• **TEXT PASSAGE**

So, in Leonardo s version, I perceive her hair as a row of cypress trees. Her eyes are a broken bridge with its reflection in the golden sun kissed waters of the Arno River tinted with crepuscular hues of the Tuscan evening. The shadow beneath her nose mimics a Venetian gondola drifting, like Leonardo, down the Florentine waterway. Her lips are a canoe. If one scrutinizes the background landscape one may perceive a fish, Ishthus, about to devour a snake, Satan, which has just crawled across the neck of a dead pope, Gregory V, who condemned Mary Magdalene to a reputation of ill repute. In the upper part of the painting one may perceive another dead pope, St Peter, with his hands clasped, atop the heap, but dead. The body of that St Peter creates a T-shaped cross with the form of the Mona Lisa; could she possibly have been Leonardo s clandestine Magdalene? That form created by her body and the dead Pope above, St Peter, create the shape of a scale which may weigh the souls that approach the Pearly Gates.

Her upper body is a director's chair upon which is draped a length of blue silk fabric. Her left arm is congruent with that of the director's chair. The hand of bananas which is usually a deferential reference to my own father - the hand that fed me- is now the delicate hand of the Mona Lisa (Mary Magdalene). Her right arm is a loaf of bread. There is a pear which serves as the extention of her hand and the grapes which yield the wine are in a basket. Both bread and grapes sit in that basket on her lap, indicative of the conception of Saint Sarah.

[Source records]

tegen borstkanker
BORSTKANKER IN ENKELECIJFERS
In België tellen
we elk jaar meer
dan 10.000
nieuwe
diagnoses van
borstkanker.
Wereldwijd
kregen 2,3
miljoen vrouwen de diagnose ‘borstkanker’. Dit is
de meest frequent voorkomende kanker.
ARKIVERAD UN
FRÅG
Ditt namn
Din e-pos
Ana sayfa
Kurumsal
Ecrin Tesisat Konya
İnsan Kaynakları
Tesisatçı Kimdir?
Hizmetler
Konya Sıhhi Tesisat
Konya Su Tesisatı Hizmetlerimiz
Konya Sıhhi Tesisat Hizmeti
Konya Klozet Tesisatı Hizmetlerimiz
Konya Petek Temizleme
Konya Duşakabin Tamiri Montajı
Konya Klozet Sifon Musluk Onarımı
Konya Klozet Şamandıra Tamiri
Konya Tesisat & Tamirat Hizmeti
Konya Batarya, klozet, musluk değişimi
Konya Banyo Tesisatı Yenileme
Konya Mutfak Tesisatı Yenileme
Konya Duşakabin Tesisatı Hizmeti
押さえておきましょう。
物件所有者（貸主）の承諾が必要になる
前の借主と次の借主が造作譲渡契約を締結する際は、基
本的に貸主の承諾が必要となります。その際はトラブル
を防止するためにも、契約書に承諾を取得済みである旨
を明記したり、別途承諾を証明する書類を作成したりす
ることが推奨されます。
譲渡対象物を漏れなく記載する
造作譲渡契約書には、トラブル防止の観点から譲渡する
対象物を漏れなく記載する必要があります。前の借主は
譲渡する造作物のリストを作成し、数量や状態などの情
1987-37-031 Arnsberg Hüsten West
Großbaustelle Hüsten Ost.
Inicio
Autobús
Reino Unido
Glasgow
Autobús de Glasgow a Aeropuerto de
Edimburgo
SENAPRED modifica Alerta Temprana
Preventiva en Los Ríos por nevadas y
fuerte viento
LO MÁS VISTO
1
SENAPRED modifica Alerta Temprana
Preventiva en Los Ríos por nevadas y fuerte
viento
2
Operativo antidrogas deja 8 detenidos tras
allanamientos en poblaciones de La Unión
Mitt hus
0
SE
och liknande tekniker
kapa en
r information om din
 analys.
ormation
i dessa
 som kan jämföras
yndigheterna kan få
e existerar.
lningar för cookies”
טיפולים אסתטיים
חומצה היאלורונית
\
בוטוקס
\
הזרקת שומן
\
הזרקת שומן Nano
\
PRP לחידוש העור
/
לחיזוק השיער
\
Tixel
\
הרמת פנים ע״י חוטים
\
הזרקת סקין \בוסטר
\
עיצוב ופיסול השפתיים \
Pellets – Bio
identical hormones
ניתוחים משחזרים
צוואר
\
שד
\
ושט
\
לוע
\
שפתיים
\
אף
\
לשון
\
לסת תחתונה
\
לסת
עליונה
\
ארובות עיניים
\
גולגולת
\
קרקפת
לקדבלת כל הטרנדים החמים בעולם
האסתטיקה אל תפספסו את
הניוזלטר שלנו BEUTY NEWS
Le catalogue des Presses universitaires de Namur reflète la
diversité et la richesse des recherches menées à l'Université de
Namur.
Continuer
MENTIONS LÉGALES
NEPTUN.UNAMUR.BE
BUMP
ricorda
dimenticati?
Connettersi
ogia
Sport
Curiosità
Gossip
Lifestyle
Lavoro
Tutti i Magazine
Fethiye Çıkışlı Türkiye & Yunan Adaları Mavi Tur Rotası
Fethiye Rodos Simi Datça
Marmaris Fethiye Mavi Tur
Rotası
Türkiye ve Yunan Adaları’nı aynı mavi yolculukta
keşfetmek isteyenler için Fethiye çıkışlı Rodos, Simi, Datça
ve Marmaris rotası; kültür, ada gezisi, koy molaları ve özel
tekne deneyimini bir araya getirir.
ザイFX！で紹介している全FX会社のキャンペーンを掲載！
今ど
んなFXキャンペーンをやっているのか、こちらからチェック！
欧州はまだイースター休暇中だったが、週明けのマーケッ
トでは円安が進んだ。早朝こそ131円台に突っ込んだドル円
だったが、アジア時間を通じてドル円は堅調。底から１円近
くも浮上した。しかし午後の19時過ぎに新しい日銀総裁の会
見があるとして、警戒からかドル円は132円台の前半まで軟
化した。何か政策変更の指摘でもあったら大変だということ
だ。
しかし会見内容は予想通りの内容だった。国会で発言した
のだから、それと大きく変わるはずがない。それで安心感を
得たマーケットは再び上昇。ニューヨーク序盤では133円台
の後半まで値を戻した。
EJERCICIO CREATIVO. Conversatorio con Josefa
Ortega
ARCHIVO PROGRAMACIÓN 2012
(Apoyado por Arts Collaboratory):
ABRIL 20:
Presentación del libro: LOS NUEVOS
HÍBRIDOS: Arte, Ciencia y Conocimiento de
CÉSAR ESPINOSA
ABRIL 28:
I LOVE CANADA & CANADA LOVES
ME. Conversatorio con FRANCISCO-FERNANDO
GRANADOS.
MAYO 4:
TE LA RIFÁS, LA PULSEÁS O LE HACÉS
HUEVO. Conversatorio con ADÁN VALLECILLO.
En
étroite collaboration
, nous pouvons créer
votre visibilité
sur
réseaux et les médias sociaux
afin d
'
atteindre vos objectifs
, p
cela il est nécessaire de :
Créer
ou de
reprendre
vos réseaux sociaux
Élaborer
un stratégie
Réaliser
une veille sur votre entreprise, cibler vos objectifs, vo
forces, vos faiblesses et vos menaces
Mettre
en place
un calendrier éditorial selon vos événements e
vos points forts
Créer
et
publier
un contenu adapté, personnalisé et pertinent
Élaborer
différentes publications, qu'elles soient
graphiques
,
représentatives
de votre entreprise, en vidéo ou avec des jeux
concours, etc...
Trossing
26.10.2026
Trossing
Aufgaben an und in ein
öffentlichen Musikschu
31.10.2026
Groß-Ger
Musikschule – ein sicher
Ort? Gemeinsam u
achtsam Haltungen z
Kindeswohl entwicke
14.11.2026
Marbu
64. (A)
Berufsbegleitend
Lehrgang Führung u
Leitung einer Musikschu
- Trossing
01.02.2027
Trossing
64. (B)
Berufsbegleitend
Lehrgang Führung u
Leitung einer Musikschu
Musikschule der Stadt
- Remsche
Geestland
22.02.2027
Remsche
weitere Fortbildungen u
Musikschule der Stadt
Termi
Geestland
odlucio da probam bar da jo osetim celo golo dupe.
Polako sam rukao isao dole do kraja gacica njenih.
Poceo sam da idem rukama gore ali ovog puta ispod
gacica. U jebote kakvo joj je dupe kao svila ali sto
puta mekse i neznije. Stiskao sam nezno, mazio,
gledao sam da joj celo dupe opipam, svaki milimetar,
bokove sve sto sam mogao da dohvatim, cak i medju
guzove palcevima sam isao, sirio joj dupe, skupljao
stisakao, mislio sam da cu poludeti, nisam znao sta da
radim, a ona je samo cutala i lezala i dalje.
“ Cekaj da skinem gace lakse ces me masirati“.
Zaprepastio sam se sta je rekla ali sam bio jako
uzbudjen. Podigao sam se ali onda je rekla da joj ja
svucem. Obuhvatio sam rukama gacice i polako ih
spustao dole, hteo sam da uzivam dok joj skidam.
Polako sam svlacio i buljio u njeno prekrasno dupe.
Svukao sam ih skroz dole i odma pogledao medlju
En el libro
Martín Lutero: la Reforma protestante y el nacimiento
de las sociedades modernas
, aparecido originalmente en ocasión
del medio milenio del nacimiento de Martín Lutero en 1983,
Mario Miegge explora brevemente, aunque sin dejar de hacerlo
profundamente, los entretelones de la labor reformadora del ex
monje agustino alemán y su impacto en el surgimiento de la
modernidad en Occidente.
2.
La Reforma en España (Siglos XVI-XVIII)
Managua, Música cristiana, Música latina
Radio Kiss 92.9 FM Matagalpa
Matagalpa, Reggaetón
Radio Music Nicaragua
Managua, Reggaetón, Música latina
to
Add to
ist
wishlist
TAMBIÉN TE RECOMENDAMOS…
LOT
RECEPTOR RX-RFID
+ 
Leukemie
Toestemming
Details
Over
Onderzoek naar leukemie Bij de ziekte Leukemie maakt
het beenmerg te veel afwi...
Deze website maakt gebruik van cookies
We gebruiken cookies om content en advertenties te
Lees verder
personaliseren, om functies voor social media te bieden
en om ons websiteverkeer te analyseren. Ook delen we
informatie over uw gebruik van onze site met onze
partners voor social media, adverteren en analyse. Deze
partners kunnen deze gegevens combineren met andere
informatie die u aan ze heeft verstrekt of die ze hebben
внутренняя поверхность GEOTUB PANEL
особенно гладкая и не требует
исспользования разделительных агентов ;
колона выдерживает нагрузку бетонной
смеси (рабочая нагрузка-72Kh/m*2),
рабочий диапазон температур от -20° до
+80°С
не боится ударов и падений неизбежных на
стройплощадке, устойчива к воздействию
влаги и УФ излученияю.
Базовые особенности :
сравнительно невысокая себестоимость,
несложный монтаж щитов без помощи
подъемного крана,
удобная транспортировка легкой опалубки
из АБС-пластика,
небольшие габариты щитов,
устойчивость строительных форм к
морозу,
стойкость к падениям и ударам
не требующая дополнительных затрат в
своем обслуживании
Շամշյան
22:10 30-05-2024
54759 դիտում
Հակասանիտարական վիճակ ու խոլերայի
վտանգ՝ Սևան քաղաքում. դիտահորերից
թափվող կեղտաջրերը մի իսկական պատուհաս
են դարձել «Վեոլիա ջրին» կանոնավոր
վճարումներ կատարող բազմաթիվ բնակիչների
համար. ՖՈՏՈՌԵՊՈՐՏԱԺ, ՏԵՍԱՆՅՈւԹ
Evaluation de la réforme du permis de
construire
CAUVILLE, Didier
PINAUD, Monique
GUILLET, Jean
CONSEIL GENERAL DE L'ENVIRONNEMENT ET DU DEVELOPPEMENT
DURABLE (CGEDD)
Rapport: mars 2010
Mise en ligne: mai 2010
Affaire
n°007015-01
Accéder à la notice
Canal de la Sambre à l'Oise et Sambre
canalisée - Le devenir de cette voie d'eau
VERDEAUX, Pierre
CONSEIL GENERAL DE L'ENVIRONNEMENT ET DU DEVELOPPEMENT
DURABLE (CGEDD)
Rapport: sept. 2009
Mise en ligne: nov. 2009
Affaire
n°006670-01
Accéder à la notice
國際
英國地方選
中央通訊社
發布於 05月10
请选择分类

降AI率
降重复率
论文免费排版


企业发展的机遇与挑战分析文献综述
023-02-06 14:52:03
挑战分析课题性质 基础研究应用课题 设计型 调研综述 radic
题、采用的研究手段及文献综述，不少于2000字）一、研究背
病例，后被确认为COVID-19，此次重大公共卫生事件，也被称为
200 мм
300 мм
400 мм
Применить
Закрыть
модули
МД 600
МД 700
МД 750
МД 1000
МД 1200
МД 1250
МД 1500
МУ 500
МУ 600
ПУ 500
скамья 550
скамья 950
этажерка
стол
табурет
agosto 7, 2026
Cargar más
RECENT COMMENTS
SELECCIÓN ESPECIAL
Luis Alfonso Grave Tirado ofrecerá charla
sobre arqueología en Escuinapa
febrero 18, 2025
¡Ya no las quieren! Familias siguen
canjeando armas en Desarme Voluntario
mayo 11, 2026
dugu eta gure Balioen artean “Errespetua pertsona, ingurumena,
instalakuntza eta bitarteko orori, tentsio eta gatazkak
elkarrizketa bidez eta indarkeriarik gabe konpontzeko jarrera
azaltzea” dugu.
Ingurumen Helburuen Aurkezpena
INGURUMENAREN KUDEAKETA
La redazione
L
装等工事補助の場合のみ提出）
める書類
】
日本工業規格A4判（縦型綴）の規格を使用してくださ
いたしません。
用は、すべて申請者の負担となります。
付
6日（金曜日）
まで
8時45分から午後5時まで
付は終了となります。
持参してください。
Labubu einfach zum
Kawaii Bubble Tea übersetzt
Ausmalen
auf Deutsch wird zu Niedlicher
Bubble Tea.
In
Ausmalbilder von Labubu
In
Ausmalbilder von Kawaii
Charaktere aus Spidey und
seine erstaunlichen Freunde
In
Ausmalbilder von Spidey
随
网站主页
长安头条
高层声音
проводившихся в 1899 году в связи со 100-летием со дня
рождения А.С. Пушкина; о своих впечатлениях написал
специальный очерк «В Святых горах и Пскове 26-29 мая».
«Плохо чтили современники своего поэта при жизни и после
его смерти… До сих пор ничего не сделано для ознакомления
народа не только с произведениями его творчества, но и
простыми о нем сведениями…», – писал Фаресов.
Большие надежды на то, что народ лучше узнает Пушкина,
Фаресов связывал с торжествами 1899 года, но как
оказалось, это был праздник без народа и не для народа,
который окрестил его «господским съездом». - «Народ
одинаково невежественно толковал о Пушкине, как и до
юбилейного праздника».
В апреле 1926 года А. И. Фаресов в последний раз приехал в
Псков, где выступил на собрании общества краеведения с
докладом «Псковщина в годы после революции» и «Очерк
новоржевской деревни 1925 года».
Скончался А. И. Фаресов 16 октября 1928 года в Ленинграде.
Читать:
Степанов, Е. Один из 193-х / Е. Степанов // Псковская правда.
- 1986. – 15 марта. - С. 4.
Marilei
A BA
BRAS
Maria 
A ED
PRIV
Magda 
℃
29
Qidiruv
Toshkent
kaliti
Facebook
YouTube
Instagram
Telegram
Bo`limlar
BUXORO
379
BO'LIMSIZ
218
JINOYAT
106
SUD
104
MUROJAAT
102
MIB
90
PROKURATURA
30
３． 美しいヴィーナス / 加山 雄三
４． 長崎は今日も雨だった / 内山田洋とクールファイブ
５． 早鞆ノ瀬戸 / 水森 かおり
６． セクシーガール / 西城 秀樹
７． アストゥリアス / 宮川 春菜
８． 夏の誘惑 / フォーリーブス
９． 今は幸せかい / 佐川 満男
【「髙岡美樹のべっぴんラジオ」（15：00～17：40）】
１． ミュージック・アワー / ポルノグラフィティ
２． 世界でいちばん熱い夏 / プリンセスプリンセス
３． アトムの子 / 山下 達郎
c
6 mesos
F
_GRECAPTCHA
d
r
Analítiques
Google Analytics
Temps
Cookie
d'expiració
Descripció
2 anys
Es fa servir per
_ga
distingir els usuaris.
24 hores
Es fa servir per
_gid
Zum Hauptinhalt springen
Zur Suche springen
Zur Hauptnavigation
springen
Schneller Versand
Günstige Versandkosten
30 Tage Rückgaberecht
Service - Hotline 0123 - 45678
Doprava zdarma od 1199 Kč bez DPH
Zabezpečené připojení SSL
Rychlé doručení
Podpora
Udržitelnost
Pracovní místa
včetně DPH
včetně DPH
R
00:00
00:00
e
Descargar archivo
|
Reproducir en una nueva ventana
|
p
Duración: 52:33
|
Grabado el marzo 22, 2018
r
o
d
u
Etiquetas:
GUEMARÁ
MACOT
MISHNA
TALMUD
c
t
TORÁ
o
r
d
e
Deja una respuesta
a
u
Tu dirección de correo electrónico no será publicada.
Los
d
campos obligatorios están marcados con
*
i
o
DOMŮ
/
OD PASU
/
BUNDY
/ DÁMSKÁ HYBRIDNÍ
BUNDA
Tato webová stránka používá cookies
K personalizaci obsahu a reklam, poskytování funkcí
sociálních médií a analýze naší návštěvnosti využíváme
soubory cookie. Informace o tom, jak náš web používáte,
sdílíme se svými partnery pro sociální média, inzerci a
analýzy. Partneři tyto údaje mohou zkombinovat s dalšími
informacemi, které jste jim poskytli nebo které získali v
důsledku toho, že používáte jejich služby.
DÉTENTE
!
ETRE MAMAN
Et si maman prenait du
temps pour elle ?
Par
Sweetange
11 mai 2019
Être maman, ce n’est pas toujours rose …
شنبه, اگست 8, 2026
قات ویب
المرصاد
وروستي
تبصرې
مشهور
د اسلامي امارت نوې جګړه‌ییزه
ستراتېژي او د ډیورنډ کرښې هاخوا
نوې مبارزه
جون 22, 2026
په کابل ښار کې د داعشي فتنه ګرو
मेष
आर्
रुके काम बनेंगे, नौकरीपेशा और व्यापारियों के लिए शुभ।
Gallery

• **JOB A**
Retype the part of the Mona Lisa passage starting with "Her upper body" and going on through "of Saint Sarah.".
• **JOB B**
In the Mona Lisa passage, which pope is said to have condemned Mary Magdalene to a reputation of ill repute?
• **JOB C**
Carry on the Mona Lisa passage from the point where it stops.
The source records have nothing to do with what is asked here.

• **ANSWER SPACE A**
Her upper body is a director's chair upon which is draped a length of blue silk fabric. Her left arm is congruent with that of the director's chair. The hand of bananas which is usually a deferential reference to my own father - the hand that fed me- is now the delicate hand of the Mona Lisa (Mary Magdalene). Her right arm is a loaf of bread. There is a pear which serves as the extention of her hand and the grapes which yield the wine are in a basket. Both bread and grapes sit in that basket on her lap, indicative of the conception of Saint Sarah.

• **ANSWER SPACE B**
Gregory V

• **ANSWER SPACE C**
There are two animals in Leonardo's version that few people have noticed hidden in plain sight. If one follows the outline of the neck and chest of Leonardo's Mona Lisa one shall see the outline of a kitten. Over her left shoulder, one shall see the head of a growling dog created by the meandering river which is spanned by an aqueduct or bridge. I have transformed the dog into a baby s crib and in the crib a black baby girl stands. Could she be Saint Sarah? Is there any significannce to the dog and cat? These two do not usually get along. One chases the other which is hidden in plain sight. The plot of the da Vinci code consisted of a chase, seeking what is hidden in the bosom of the Magdalene.

What I have sought to do in this painting is to show that I can replicate the Mona Lisa creating therein an alternative reality -A Parallel Universe- within the three dimensional illusionary space where she exists. My objective here is to search for another dimension beyond our three dimensional terrestrial space.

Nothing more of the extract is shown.